[EXERCISE 1]: In the commentary on company performance, who now controls EnerDel?
[EXERCISE 2]: Summarize the commentary on company performance in three sentences.
[EXERCISE 3]: Continue the commentary on company performance from its last sentence.

[EXTRACTED TEXT]:
******************************
I've read several stories that the employees of Compact Power were working under the terms of a three-week on one-week off furlough. On October 18, WOOD TV in Grand Rapids, Michigan, aired an investigative report that employees were doing maintenance work, community outreach service and playing games instead of making products or preparing to make products.

EnerDel
$118.5 million
Disappointment and Failure

While the bankruptcy of EnerDel's parent company Ener1 in February was catastrophic for its stockholders, it would be unfair to lay the blame on the DOE. Ener1 failed because it devoted too many financial resources to a vain attempt to rescue thrice-failed Th!nk Motors and the adverse consequences of that bad decision were more than Ener1 could bear. EnerDel has emerged from Chapter 11 and is now controlled by Boris Zingarevich, a Russian billionaire and the former principal stockholder of Ener1 who seems to have landed on his feet. EnerDel has recently entered into a strategic marketing alliance with battery powerhouse Altair Nanotechnologies (NASDAQ:ALTI), which sold a controlling interest to a Chinese investor last summer.

General Motors
$105.9 million
Disappointment

While the General Motors (NYSE:GM) Volt is slowly gaining acceptance, its market performance has been less than spectacular. GM sold 7,671 units in 2011 and is on track to sell over 20,000 units this year, but both numbers are a far cry from initial projections.

Saft America
$95.5 million
Disappointment

Saft America's plant has been built and is apparently shipping products. In the 2011 Annual Report, Saft reported that the plant had a capacity of $300 million per year and it was targeting total revenue of $200 million a year with a 15% EBITDA margin by 2015.
******************************
[INPUT DATA]:
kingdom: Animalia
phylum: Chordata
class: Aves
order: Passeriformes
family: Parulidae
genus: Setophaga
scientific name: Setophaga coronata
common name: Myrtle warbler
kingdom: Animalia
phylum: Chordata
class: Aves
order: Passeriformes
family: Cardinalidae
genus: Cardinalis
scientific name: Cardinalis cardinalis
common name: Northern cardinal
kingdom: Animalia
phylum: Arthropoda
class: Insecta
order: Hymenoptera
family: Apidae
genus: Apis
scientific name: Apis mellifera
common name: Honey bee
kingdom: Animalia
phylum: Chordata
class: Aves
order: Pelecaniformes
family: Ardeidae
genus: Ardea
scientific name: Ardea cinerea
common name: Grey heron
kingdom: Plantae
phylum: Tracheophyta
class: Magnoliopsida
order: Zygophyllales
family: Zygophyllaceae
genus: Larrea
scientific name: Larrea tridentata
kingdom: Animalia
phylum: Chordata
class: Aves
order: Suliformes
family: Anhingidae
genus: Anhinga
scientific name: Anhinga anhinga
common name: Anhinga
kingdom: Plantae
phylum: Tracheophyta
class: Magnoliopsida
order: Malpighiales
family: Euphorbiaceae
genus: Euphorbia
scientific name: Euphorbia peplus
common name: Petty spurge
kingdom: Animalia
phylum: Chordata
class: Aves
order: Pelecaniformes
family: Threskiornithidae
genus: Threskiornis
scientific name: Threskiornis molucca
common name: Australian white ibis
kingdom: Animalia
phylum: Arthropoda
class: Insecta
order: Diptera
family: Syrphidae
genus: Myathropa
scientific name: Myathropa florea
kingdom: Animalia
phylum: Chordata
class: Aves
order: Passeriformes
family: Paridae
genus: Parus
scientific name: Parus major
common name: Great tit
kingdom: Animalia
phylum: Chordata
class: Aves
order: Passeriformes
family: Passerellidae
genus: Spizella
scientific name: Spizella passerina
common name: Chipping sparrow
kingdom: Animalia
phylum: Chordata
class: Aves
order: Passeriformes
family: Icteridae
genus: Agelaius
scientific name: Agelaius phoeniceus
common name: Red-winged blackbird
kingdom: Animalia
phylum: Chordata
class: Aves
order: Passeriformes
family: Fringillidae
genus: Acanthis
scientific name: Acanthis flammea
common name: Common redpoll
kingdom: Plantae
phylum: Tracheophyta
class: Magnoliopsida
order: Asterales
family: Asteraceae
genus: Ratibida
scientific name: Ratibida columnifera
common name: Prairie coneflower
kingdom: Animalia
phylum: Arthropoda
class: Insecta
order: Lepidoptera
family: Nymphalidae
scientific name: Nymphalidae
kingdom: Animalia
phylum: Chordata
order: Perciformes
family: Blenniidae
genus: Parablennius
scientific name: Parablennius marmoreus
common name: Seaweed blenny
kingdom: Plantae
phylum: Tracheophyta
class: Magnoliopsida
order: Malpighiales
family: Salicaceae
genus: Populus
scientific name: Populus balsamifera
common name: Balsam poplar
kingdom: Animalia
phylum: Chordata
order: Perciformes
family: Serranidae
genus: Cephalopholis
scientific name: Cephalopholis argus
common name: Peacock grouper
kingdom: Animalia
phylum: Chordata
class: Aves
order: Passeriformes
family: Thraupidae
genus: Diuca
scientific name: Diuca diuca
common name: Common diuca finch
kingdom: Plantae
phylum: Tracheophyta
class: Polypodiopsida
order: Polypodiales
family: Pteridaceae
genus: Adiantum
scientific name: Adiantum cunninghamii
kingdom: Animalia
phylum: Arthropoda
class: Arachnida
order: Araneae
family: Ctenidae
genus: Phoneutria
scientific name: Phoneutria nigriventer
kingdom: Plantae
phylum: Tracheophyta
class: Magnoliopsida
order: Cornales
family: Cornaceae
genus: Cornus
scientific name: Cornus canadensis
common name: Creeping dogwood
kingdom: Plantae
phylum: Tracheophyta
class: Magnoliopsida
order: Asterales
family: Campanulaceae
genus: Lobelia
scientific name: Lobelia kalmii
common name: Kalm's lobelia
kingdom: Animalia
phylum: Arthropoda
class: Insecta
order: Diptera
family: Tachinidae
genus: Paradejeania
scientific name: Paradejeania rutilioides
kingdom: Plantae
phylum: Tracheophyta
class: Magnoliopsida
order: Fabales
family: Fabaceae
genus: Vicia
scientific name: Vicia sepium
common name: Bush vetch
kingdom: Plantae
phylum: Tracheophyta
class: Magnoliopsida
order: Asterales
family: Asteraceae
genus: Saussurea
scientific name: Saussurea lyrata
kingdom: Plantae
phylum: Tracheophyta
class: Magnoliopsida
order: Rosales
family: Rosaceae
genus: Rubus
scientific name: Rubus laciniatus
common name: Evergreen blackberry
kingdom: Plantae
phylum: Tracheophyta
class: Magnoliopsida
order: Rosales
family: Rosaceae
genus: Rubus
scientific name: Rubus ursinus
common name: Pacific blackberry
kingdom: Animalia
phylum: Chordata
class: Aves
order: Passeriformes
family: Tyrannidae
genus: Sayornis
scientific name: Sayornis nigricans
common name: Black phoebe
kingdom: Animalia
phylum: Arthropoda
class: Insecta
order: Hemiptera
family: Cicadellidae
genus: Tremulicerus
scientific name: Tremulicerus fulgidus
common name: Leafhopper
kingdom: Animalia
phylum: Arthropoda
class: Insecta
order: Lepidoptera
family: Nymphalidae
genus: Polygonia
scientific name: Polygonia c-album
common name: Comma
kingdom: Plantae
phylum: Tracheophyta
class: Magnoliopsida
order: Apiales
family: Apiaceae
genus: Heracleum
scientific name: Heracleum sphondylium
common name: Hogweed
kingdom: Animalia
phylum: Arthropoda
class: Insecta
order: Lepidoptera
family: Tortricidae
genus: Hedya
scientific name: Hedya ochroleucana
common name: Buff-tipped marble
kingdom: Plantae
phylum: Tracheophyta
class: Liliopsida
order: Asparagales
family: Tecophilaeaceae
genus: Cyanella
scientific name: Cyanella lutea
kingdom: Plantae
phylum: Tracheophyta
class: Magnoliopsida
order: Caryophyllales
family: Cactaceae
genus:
******************************
[RESPONSE AREA 1]: Boris Zingarevich, a Russian billionaire who was formerly the principal stockholder of Ener1.

[RESPONSE AREA 2]: A WOOD TV report aired on October 18 said Compact Power employees were doing maintenance, community outreach and games instead of making products. EnerDel's parent Ener1 went bankrupt after spending too much trying to rescue Th!nk Motors, and EnerDel has since emerged from Chapter 11 under Boris Zingarevich and formed a marketing alliance with Altair Nanotechnologies. GM's Volt sales have fallen far short of initial projections, while Saft America's plant has been built and is apparently shipping products.

[RESPONSE AREA 3]:
Exide Technologies with
Axion Power International
$34.3 million
Disappointment

The Exide Technologies (XIDE) plants have been built and are apparently shipping batteries that aren't significantly different from or better than the batteries they're shipping from other plants. While the grant award specifically contemplated a strategic technical relationship with Axion Power International (OTCQB:AXPW), that plan was abandoned when Axion proved it could stand on its own two feet and compete toe-to-toe for customers instead of being assimilated into Exide.

East Penn Manufacturing
$32.5 million
Acceptable

To date it appears that the only ARRA battery manufacturing grant recipient that's doing what it was supposed to do is East Penn Manufacturing, which is continuing testing to prove the value of the Ultrabattery in mild-hybrid and renewable energy applications.

The Bottom Line

In its August 5, 2009 press release on the ARRA grant awards, the DOE said "These projects, selected through a highly competitive process by the Department of Energy, will accelerate the development of U.S. manufacturing capacity for batteries and electric drive components as well as the deployment of electric drive vehicles, helping to establish American leadership in creating the next generation of advanced vehicles."

In my view, a failure and disappointment rate of 97.5% is nothing to write home about.

I guess even the DOE in its hubris couldn't marshal the scientific and technical resources necessary to overcome the congenital birth defects that killed the EV1 and will almost certainly kill the latest generation of electric toys from Tesla Motors (NASDAQ:TSLA) and others.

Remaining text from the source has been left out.